Essa perpétua relevância, sempre se prestando a novas interpretações do conteúdo do jogo, é o que eleva o Kentucky Route Zero de um grande jogo a um clássico atemporal. Em sua hiper-referencialidade, a versão americana do jogo é eterna. As referências do visual, da linguagem e do assunto se misturam tão perfeitamente que sentimos que não estamos apenas em um momento específico, mas em todas as épocas ao mesmo tempo. Além disso, a dor e a dor sempre presentes que não conseguimos superar jogando não são apenas sobre as poucas dezenas de vidas perdidas em uma inundação, mas sobre aqueles que ousaram sonhar com algo maior.
Os personagens do jogo parecem que podem existir a qualquer momento, seja cem anos atrás ou na última semana, mas sua situação ainda é real, tangível e comovente. Isso nos lembra que a tapeçaria de Americana está em constante expansão enquanto permanece a mesma.
Uma das armadilhas em que ele poderia facilmente ter caído era se inclinar demais para essa bagunça e confiar demais em suas credenciais. Basear-se em obras clássicas e elementos básicos da cultura americana certamente dá a uma sala uma sensação de profundidade. No entanto, Kentucky Route Zero faz mais do que evocar obras de arte, literatura, arquitetura e muito mais. bem conhecidos, mas nos dizendo algo novo sobre eles. Segurar um espelho para os padrões que continuamos a percorrer como sociedade nos força a refletir sobre por que esses poderes opressivos continuam a surgir e como a humanidade continua a progredir apesar deles.
Da mesma forma que o significado de The Grapes of Wrath é carregado em sua especificidade, em sua representação instantânea de um único momento da história americana, o significado de Kentucky Route Zero é que ele é abrangente. Ele se concentra no fio condutor da história americana, seus sistemas sem escrúpulos e os efeitos que tem sobre as pessoas vulneráveis dentro deles.
É exatamente por isso que cenas como a cerimônia do enterro parecem quase reais demais - não é que os desenvolvedores da Cardboard Computer possam ver o futuro, mas a realidade é que eles foram simplesmente capazes de reconhecer e descrever com precisão os padrões familiares de opressão em nosso país. e os eventos resultantes.
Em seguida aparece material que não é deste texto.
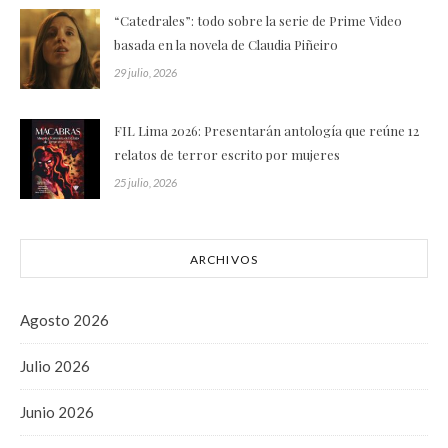
“Catedrales”: todo sobre la serie de Prime Video
basada en la novela de Claudia Piñeiro
29 julio, 2026
FIL Lima 2026: Presentarán antología que reúne 12
relatos de terror escrito por mujeres
25 julio, 2026
ARCHIVOS
Agosto 2026
Julio 2026
Junio 2026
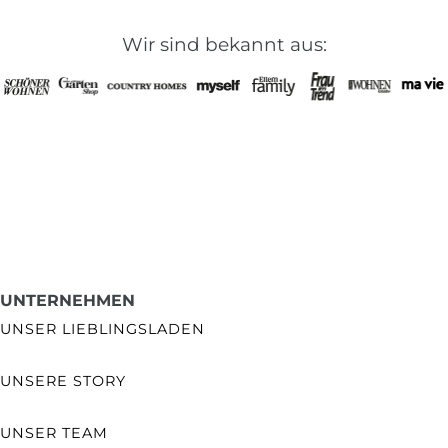
Wir sind bekannt aus:
UNTERNEHMEN
UNSER LIEBLINGSLADEN
UNSERE STORY
UNSER TEAM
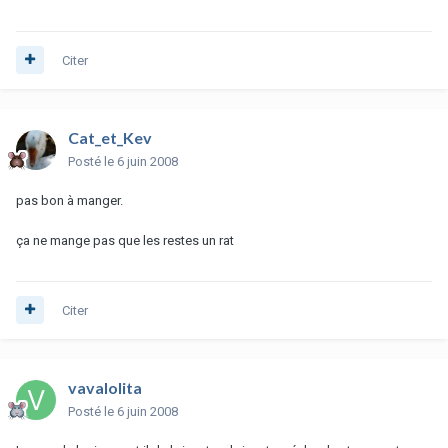
Citer
Cat_et_Kev
Posté
le 6 juin 2008
pas bon à manger.
ça ne mange pas que les restes un rat
Citer
vavalolita
Posté
le 6 juin 2008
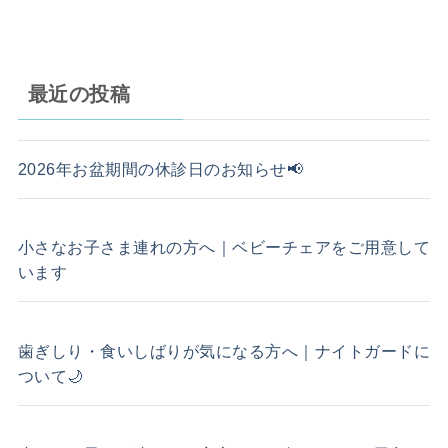
最近の投稿
2026年お盆期間の休診日のお知らせ📢
小さなお子さま連れの方へ｜ベビーチェアをご用意して
います
歯ぎしり・食いしばりが気になる方へ｜ナイトガードに
ついて🌙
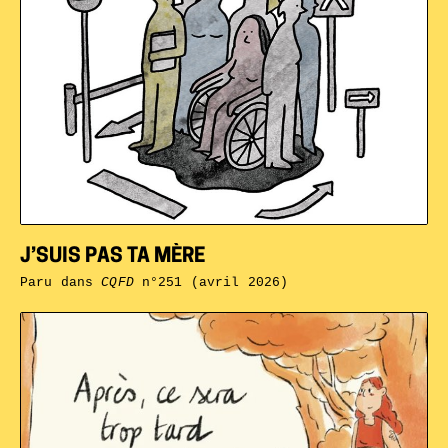
J’SUIS PAS TA MÈRE
Paru dans
CQFD
n°251 (avril 2026)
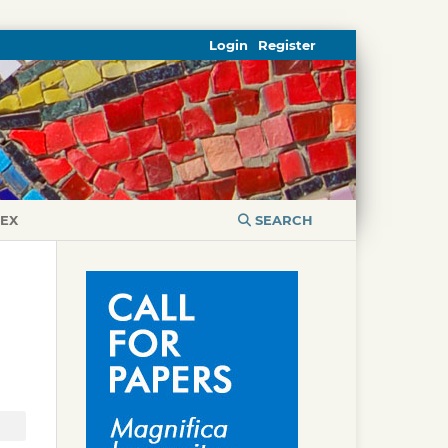
Login
Register
DEX
SEARCH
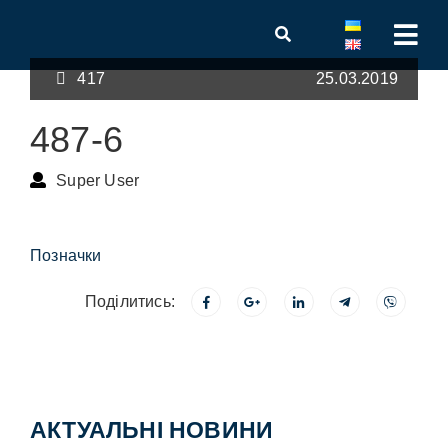
417
25.03.2019
487-6
Super User
Позначки
Поділитись:
АКТУАЛЬНІ НОВИНИ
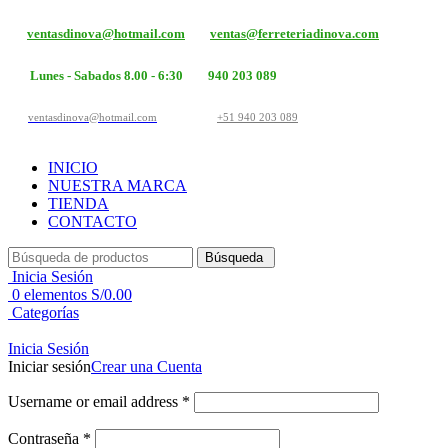
ventasdinova@hotmail.com
ventas@ferreteriadinova.com
Lunes - Sabados 8.00 - 6:30
940 203 089
ventasdinova@hotmail.com
+51 940 203 089
INICIO
NUESTRA MARCA
TIENDA
CONTACTO
Búsqueda
Inicia Sesión
0
elementos
S/
0.00
Categorías
Inicia Sesión
Iniciar sesión
Crear una Cuenta
Username or email address
*
Contraseña
*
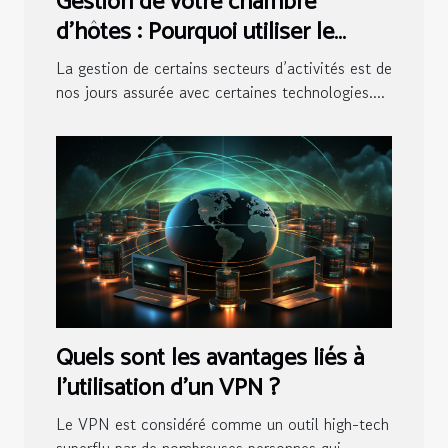
Gestion de votre chambre
d’hôtes : Pourquoi utiliser le
logiciel pour maisons d’hôtes ?
La gestion de certains secteurs d’activités est de
nos jours assurée avec certaines technologies....
Quels sont les avantages liés à
l’utilisation d’un VPN ?
Le VPN est considéré comme un outil high-tech
superflu par de nombreuses personnes qui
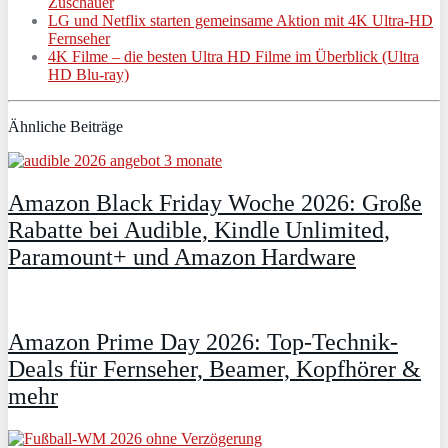
Zuschauer
LG und Netflix starten gemeinsame Aktion mit 4K Ultra-HD
Fernseher
4K Filme – die besten Ultra HD Filme im Überblick (Ultra
HD Blu-ray)
Ähnliche Beiträge
Amazon Black Friday Woche 2026: Große
Rabatte bei Audible, Kindle Unlimited,
Paramount+ und Amazon Hardware
Amazon Prime Day 2026: Top-Technik-
Deals für Fernseher, Beamer, Kopfhörer &
mehr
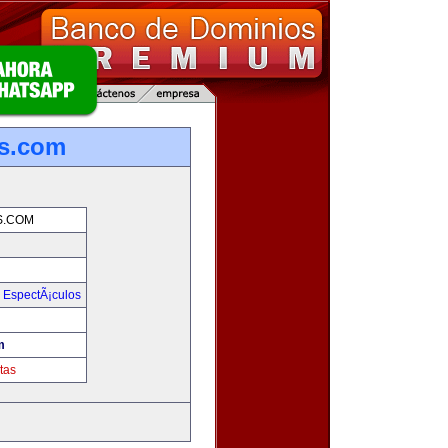
s.com
S.COM
y EspectÃ¡culos
m
tas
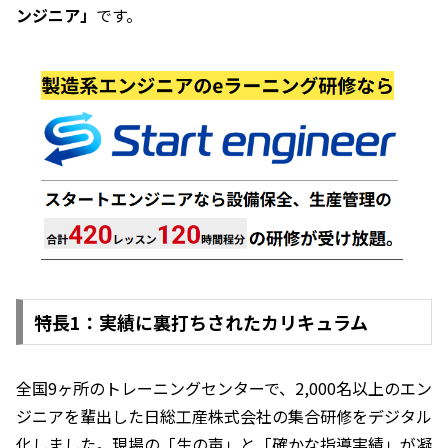
ンジニア」
です。
特長1：実績に裏打ちされたカリキュラム
全国9ヶ所のトレーニングセンターで、2,000名以上のエン
ジニアを輩出した日総工産株式会社の集合研修をデジタル
化しました。現場の「生の声」と「確かな指導実績」が凝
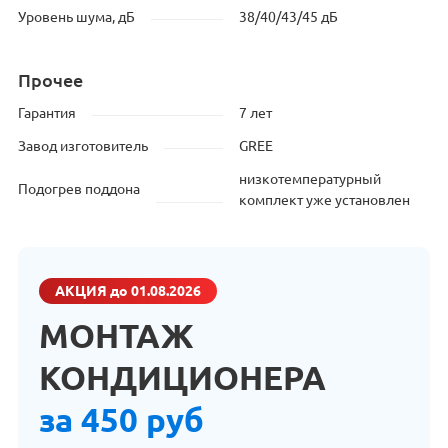
Уровень шума, дБ
38/40/43/45 дБ
Прочее
Гарантия
7 лет
Завод изготовитель
GREE
низкотемпературный
Подогрев поддона
комплект уже установлен
АКЦИЯ
до 01.08.2026
МОНТАЖ
КОНДИЦИОНЕРА
за 450 руб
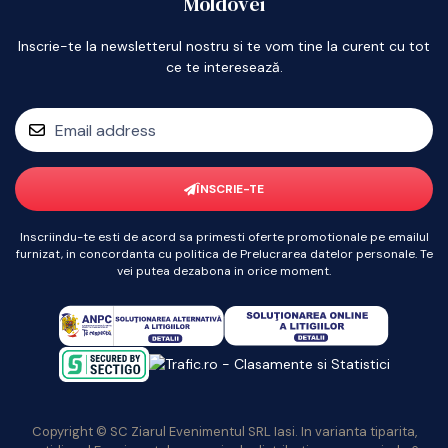
Moldovei
Inscrie-te la newsletterul nostru si te vom tine la curent cu tot
ce te interesează.
ÎNSCRIE-TE
Inscriindu-te esti de acord sa primesti oferte promotionale pe emailul
furnizat, in concordanta cu politica de Prelucrarea datelor personale. Te
vei putea dezabona in orice moment.
Copyright © SC Ziarul Evenimentul SRL Iasi. In varianta tiparita,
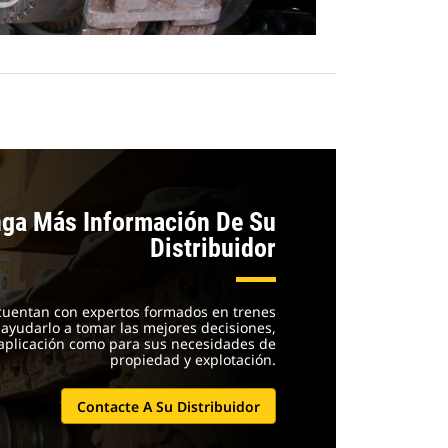
ga Más Información De Su
Distribuidor
 cuentan con expertos formados en trenes
ayudarlo a tomar las mejores decisiones,
 aplicación como para sus necesidades de
propiedad y explotación.
Contacte A Su Distribuidor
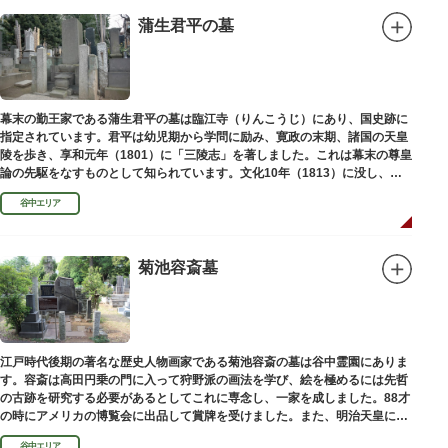
蒲生君平の墓
幕末の勤王家である蒲生君平の墓は臨江寺（りんこうじ）にあり、国史跡に
指定されています。君平は幼児期から学問に励み、寛政の末期、諸国の天皇
陵を歩き、享和元年（1801）に「三陵志」を著しました。これは幕末の尊皇
論の先駆をなすものとして知られています。文化10年（1813）に没し、高
山彦三郎や林子平と共に「寛政三奇人」の一人にあげられています。
谷中エリア
菊池容斎墓
江戸時代後期の著名な歴史人物画家である菊池容斎の墓は谷中霊園にありま
す。容斎は高田円乗の門に入って狩野派の画法を学び、絵を極めるには先哲
の古跡を研究する必要があるとしてこれに専念し、一家を成しました。88才
の時にアメリカの博覧会に出品して賞牌を受けました。また、明治天皇に
「日本画史」の称を賜りました。
谷中エリア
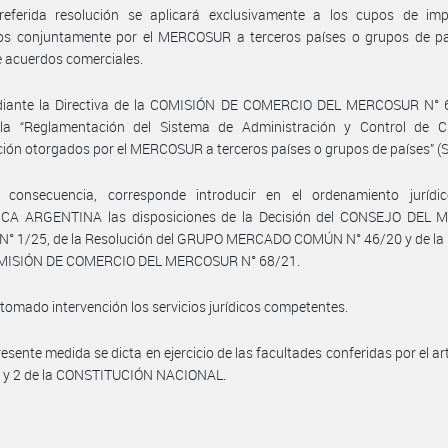
referida resolución se aplicará exclusivamente a los cupos de imp
os conjuntamente por el MERCOSUR a terceros países o grupos de pa
 acuerdos comerciales.
iante la Directiva de la COMISIÓN DE COMERCIO DEL MERCOSUR N° 
la “Reglamentación del Sistema de Administración y Control de 
ión otorgados por el MERCOSUR a terceros países o grupos de países” (
 consecuencia, corresponde introducir en el ordenamiento jurídi
CA ARGENTINA las disposiciones de la Decisión del CONSEJO DEL
° 1/25, de la Resolución del GRUPO MERCADO COMÚN N° 46/20 y de la D
OMISIÓN DE COMERCIO DEL MERCOSUR N° 68/21.
tomado intervención los servicios jurídicos competentes.
resente medida se dicta en ejercicio de las facultades conferidas por el art
1 y 2 de la CONSTITUCIÓN NACIONAL.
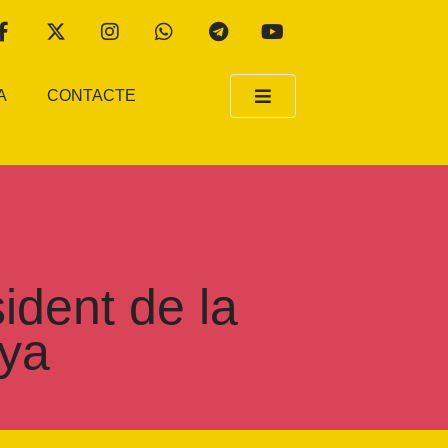
A
CONTACTE
ident de la
nya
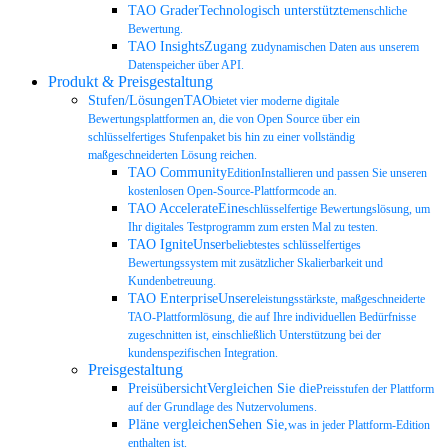
TAO GraderTechnologisch unterstützte
menschliche
Bewertung.
TAO InsightsZugang zu
dynamischen Daten aus unserem
Datenspeicher über API.
Produkt & Preisgestaltung
Stufen/LösungenTAO
bietet vier moderne digitale
Bewertungsplattformen an, die von Open Source über ein
schlüsselfertiges Stufenpaket bis hin zu einer vollständig
maßgeschneiderten Lösung reichen.
TAO Community
EditionInstallieren und passen Sie unseren
kostenlosen Open-Source-Plattformcode an.
TAO AccelerateEine
schlüsselfertige Bewertungslösung, um
Ihr digitales Testprogramm zum ersten Mal zu testen.
TAO IgniteUnser
beliebtestes schlüsselfertiges
Bewertungssystem mit zusätzlicher Skalierbarkeit und
Kundenbetreuung.
TAO EnterpriseUnsere
leistungsstärkste, maßgeschneiderte
TAO-Plattformlösung, die auf Ihre individuellen Bedürfnisse
zugeschnitten ist, einschließlich Unterstützung bei der
kundenspezifischen Integration.
Preisgestaltung
PreisübersichtVergleichen Sie die
Preisstufen der Plattform
auf der Grundlage des Nutzervolumens.
Pläne vergleichenSehen Sie,
was in jeder Plattform-Edition
enthalten ist.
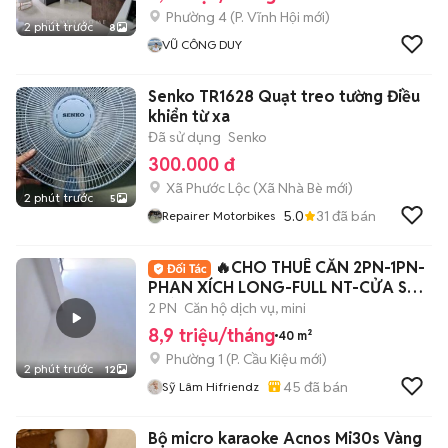
Phường 4
(
P. Vĩnh Hội
mới)
2 phút trước
8
VŨ CÔNG DUY
Senko TR1628 Quạt treo tường Điều
khiển từ xa
Đã sử dụng
Senko
300.000 đ
Xã Phước Lộc
(
Xã Nhà Bè
mới)
2 phút trước
5
5.0
31
đã bán
Repairer Motorbikes
🔥CHO THUÊ CĂN 2PN-1PN-
PHAN XÍCH LONG-FULL NT-CỬA SỔ
TRỜI-BANCOL-40M2
2 PN
Căn hộ dịch vụ, mini
8,9 triệu/tháng
40 m²
Phường 1
(
P. Cầu Kiệu
mới)
2 phút trước
12
45
đã bán
Sỹ Lâm Hifriendz
Bộ micro karaoke Acnos Mi30s Vàng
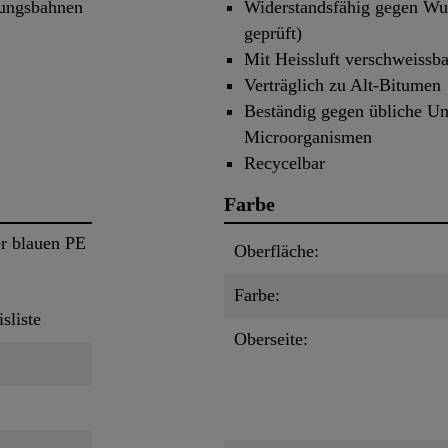
tungsbahnen
Widerstandsfähig gegen W
geprüft)
Mit Heissluft verschweissb
Verträglich zu Alt-Bitumen
Beständig gegen übliche Um
Microorganismen
Recycelbar
Farbe
er blauen PE
Oberfläche:
Farbe:
isliste
Oberseite:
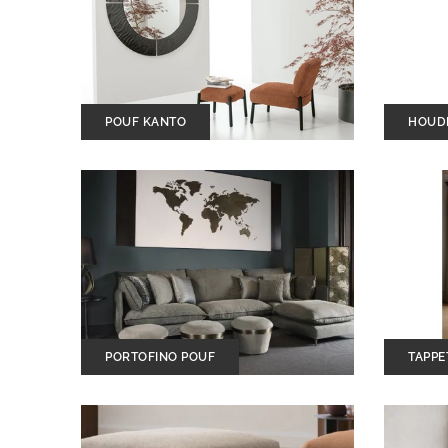
POUF KANTO
HOUDI
PORTOFINO POUF
TAPPE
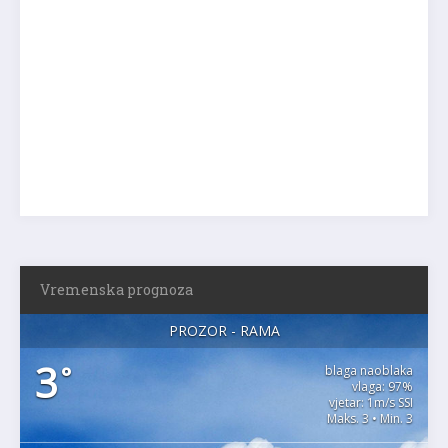
Vremenska prognoza
PROZOR - RAMA
3
°
blaga naoblaka
vlaga: 97%
vjetar: 1m/s SSI
Maks. 3 • Min. 3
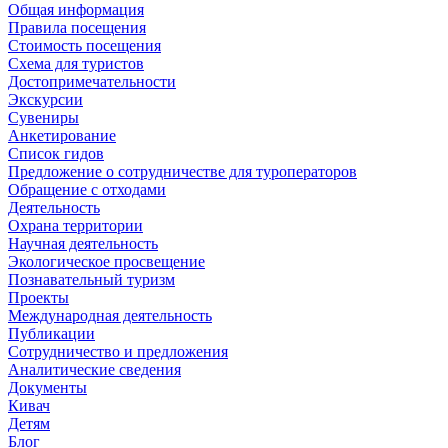
Общая информация
Правила посещения
Стоимость посещения
Схема для туристов
Достопримечательности
Экскурсии
Сувениры
Анкетирование
Список гидов
Предложение о сотрудничестве для туроператоров
Обращение с отходами
Деятельность
Охрана территории
Научная деятельность
Экологическое просвещение
Познавательный туризм
Проекты
Международная деятельность
Публикации
Сотрудничество и предложения
Аналитические сведения
Документы
Кивач
Детям
Блог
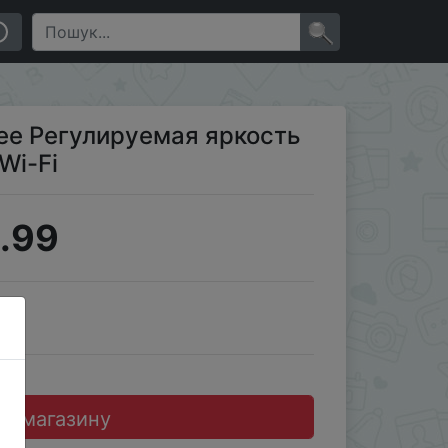
×
Free Регулируемая яркость
Wi-Fi
.99
JD
до магазину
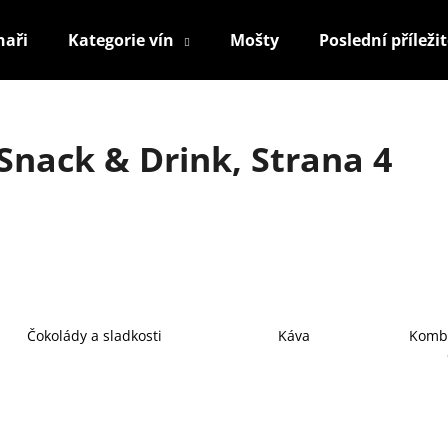
naři
Kategorie vín
Mošty
Poslední příleži
Co potřebujete najít?
Snack & Drink
, Strana 4
HLEDAT
Doporučujeme
Čokolády a sladkosti
Káva
Kombu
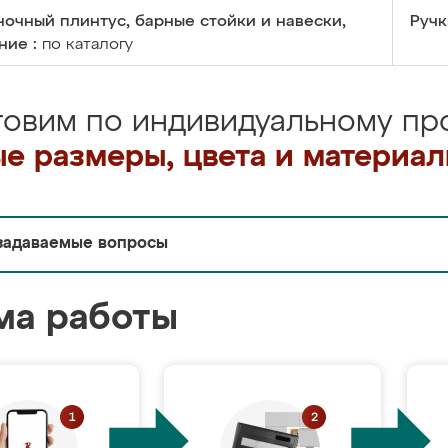
очный плинтус, барные стойки и навески,
Ручк
ние :
по каталогу
товим по индивидуальному про
е размеры, цвета и материа
задаваемые вопросы
ма работы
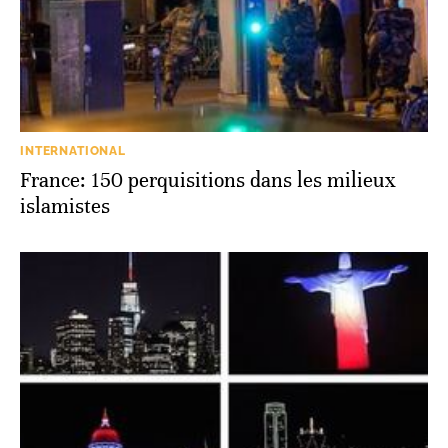
INTERNATIONAL
France: 150 perquisitions dans les milieux
islamistes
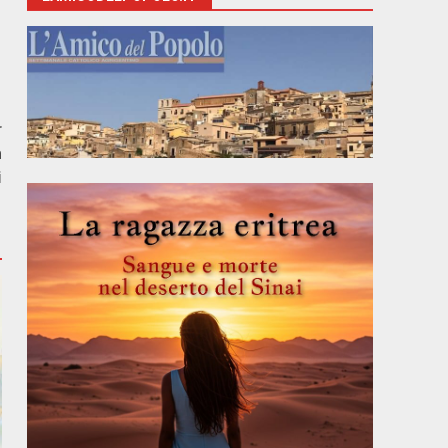
r
a
i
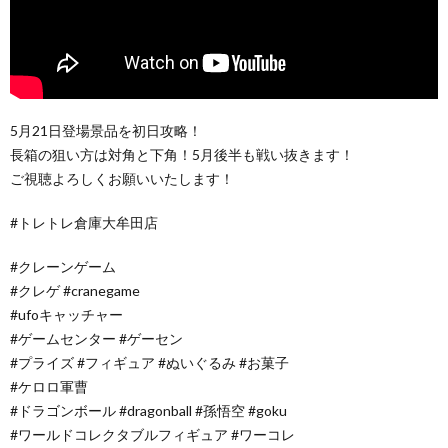
5月21日登場景品を初日攻略！
長箱の狙い方は対角と下角！5月後半も戦い抜きます！
ご視聴よろしくお願いいたします！
#トレトレ倉庫大牟田店
#クレーンゲーム
#クレゲ #cranegame
#ufoキャッチャー
#ゲームセンター #ゲーセン
#プライズ #フィギュア #ぬいぐるみ #お菓子
#ケロロ軍曹
#ドラゴンボール #dragonball #孫悟空 #goku
#ワールドコレクタブルフィギュア #ワーコレ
O verdadeiro gênio do Kentucky Route Zero é que, à primeira vista, o jogo parece um caos completo. O mundo não é coeso, os personagens não são totalmente desenvolvidos no sentido tradicional, e a estrutura de cada ato individual é totalmente diferente do anterior. As cenas não se baseiam em cenas anteriores – sua complexidade é mais difícil de rastrear do que isso.
No entanto, olhando mais de perto, podemos ver que sua história funciona de forma diferente do que estamos acostumados. Cada cena, personagem, história folclórica, linha de diálogo ou detalhe aparentemente aleatório funciona como uma pincelada individual. É somente quando consideramos cada peça em conjunto que vemos o quadro geral, o retrato de Americana e as pessoas que o compõem.
Kentucky Route Zero se estabeleceu como um dos maiores jogos da década, mas acho que é ainda mais do que isso. É uma daquelas obras de arte únicas na vida, e vou passar o resto da minha tentando desvendar cada fio dela.